_WORK INSTRUCTIONS:_ Only the lines holding "center" are wanted; find them in the listing and return each one.

_DATA RECORDS:_

·····

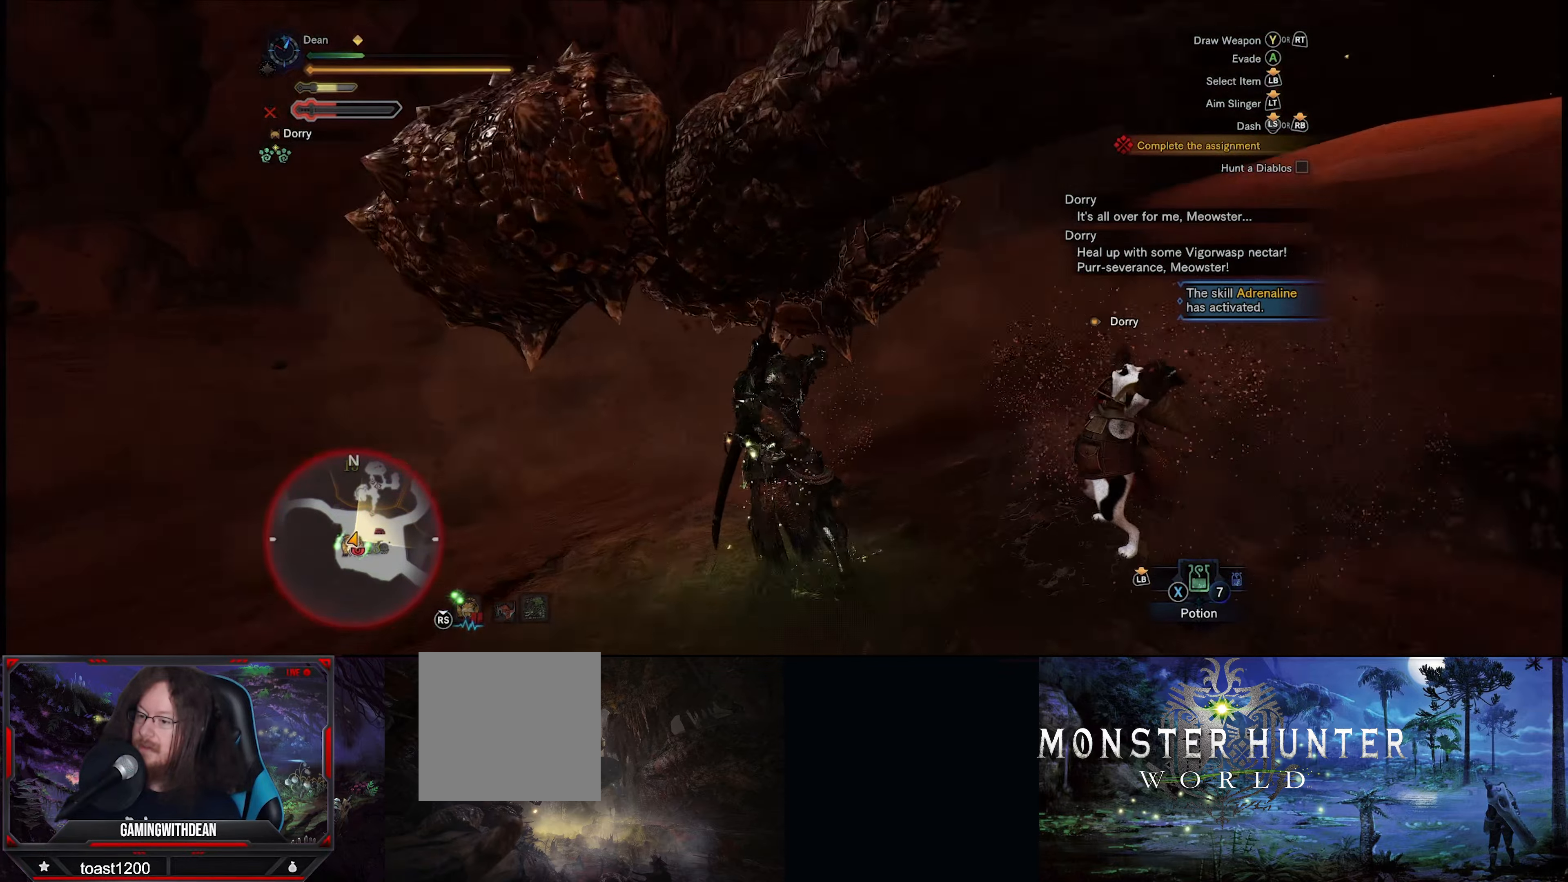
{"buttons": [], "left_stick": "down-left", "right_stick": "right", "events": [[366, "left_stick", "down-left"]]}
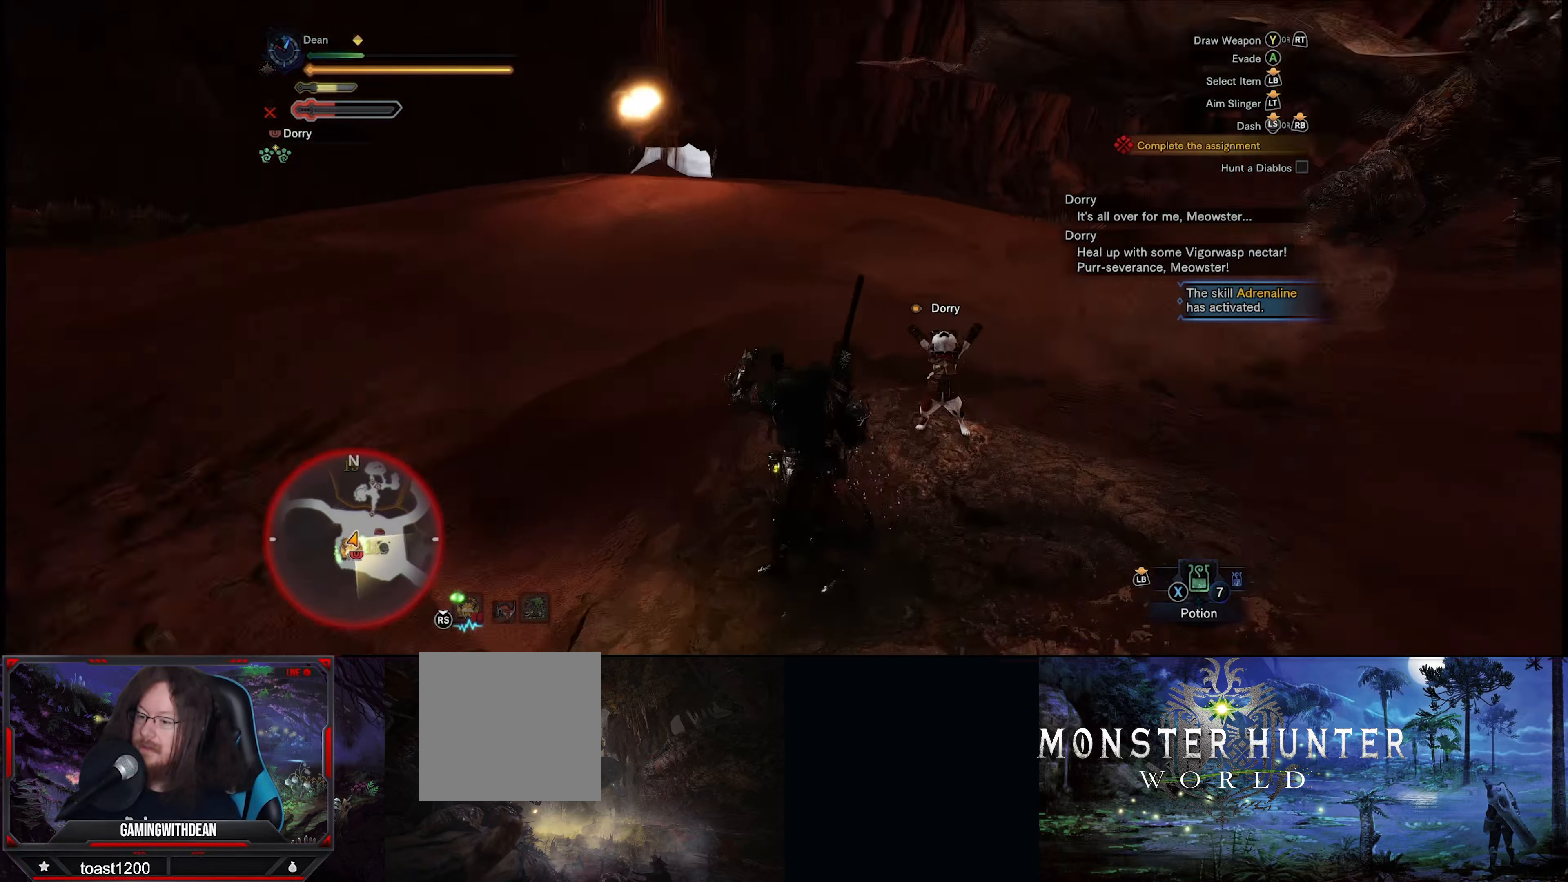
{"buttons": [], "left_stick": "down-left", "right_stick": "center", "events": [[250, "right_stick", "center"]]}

·····

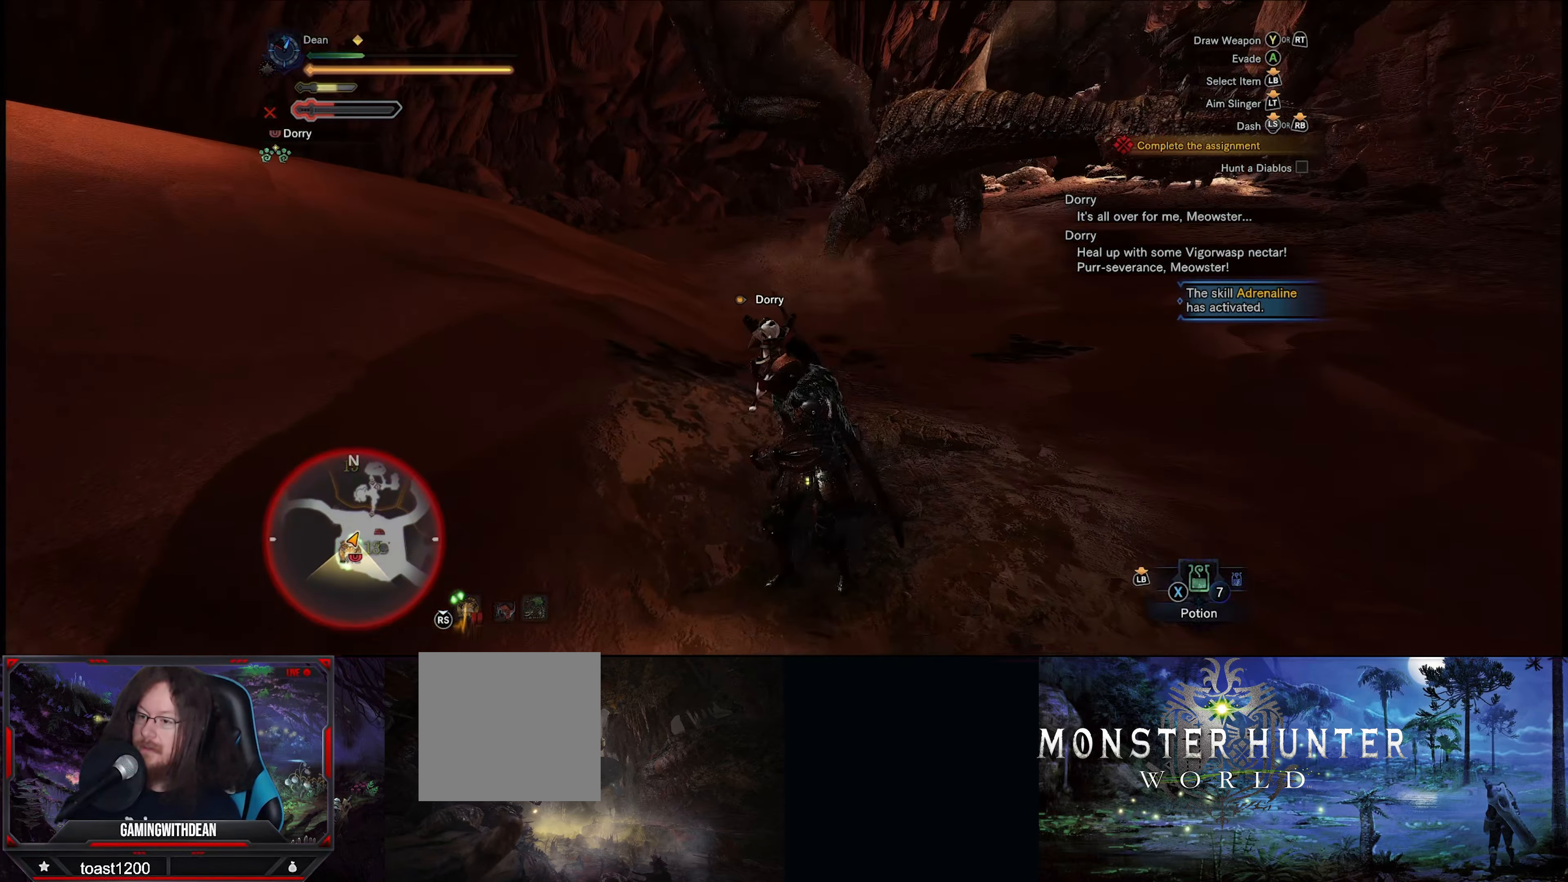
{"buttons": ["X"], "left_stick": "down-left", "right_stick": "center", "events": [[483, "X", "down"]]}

·····

_TASK SOLUTION:_
{"buttons": [], "left_stick": "down-left", "right_stick": "center", "events": [[250, "right_stick", "center"]]}
{"buttons": ["X"], "left_stick": "down-left", "right_stick": "center", "events": [[483, "X", "down"]]}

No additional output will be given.